### Exercise
In your transcription, keep every record exact and leave out the pictures.

### Available data
++++++++

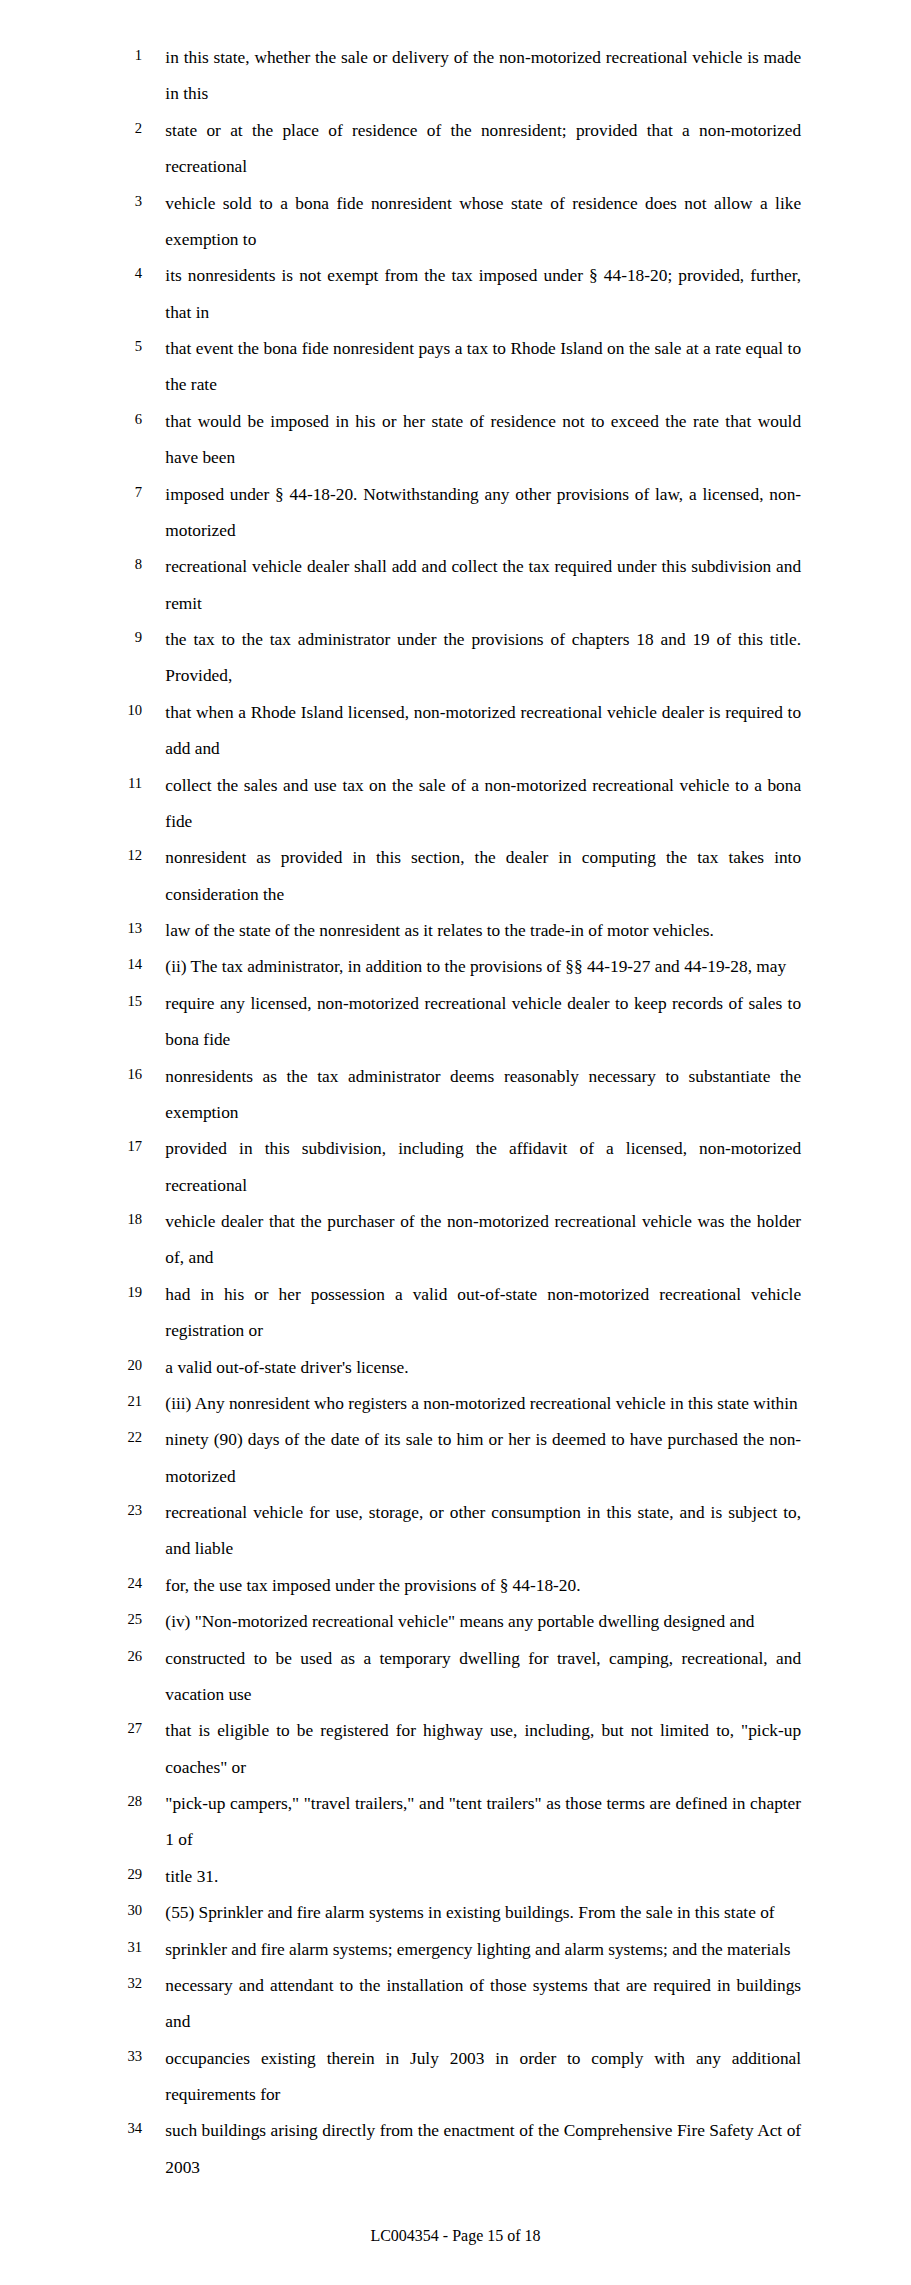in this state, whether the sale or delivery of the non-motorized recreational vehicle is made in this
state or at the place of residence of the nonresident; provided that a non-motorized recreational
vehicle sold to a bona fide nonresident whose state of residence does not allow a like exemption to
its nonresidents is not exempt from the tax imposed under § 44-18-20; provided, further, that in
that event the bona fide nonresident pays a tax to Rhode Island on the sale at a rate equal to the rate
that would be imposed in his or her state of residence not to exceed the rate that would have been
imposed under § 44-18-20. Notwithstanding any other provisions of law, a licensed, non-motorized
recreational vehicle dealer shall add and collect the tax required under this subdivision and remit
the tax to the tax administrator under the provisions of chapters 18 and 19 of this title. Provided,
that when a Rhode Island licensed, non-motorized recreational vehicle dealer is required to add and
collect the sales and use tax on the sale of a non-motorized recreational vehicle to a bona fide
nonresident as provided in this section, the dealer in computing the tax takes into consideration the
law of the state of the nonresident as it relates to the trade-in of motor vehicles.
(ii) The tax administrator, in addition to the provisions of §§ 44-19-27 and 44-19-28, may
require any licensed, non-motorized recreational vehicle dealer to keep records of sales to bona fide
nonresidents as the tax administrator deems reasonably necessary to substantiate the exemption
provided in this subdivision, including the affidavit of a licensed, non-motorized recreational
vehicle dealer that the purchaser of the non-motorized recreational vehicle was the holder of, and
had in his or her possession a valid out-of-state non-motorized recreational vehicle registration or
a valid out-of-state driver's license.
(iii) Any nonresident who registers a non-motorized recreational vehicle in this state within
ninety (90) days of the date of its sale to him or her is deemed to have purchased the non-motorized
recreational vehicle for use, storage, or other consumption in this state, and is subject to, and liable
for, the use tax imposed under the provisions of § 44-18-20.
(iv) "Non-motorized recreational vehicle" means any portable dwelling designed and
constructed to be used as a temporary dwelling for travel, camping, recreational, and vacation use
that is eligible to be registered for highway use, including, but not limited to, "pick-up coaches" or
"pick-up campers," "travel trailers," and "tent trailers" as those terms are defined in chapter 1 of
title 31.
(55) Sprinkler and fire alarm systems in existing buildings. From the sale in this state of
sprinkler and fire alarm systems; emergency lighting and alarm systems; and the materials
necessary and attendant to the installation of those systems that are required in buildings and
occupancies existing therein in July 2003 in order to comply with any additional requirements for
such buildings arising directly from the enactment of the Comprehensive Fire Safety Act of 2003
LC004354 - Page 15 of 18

++++++++

### Exercise response
in this state, whether the sale or delivery of the non-motorized recreational vehicle is made in this
state or at the place of residence of the nonresident; provided that a non-motorized recreational
vehicle sold to a bona fide nonresident whose state of residence does not allow a like exemption to
its nonresidents is not exempt from the tax imposed under § 44-18-20; provided, further, that in
that event the bona fide nonresident pays a tax to Rhode Island on the sale at a rate equal to the rate
that would be imposed in his or her state of residence not to exceed the rate that would have been
imposed under § 44-18-20. Notwithstanding any other provisions of law, a licensed, non-motorized
recreational vehicle dealer shall add and collect the tax required under this subdivision and remit
the tax to the tax administrator under the provisions of chapters 18 and 19 of this title. Provided,
that when a Rhode Island licensed, non-motorized recreational vehicle dealer is required to add and
collect the sales and use tax on the sale of a non-motorized recreational vehicle to a bona fide
nonresident as provided in this section, the dealer in computing the tax takes into consideration the
law of the state of the nonresident as it relates to the trade-in of motor vehicles.
(ii) The tax administrator, in addition to the provisions of §§ 44-19-27 and 44-19-28, may
require any licensed, non-motorized recreational vehicle dealer to keep records of sales to bona fide
nonresidents as the tax administrator deems reasonably necessary to substantiate the exemption
provided in this subdivision, including the affidavit of a licensed, non-motorized recreational
vehicle dealer that the purchaser of the non-motorized recreational vehicle was the holder of, and
had in his or her possession a valid out-of-state non-motorized recreational vehicle registration or
a valid out-of-state driver's license.
(iii) Any nonresident who registers a non-motorized recreational vehicle in this state within
ninety (90) days of the date of its sale to him or her is deemed to have purchased the non-motorized
recreational vehicle for use, storage, or other consumption in this state, and is subject to, and liable
for, the use tax imposed under the provisions of § 44-18-20.
(iv) "Non-motorized recreational vehicle" means any portable dwelling designed and
constructed to be used as a temporary dwelling for travel, camping, recreational, and vacation use
that is eligible to be registered for highway use, including, but not limited to, "pick-up coaches" or
"pick-up campers," "travel trailers," and "tent trailers" as those terms are defined in chapter 1 of
title 31.
(55) Sprinkler and fire alarm systems in existing buildings. From the sale in this state of
sprinkler and fire alarm systems; emergency lighting and alarm systems; and the materials
necessary and attendant to the installation of those systems that are required in buildings and
occupancies existing therein in July 2003 in order to comply with any additional requirements for
such buildings arising directly from the enactment of the Comprehensive Fire Safety Act of 2003
LC004354 - Page 15 of 18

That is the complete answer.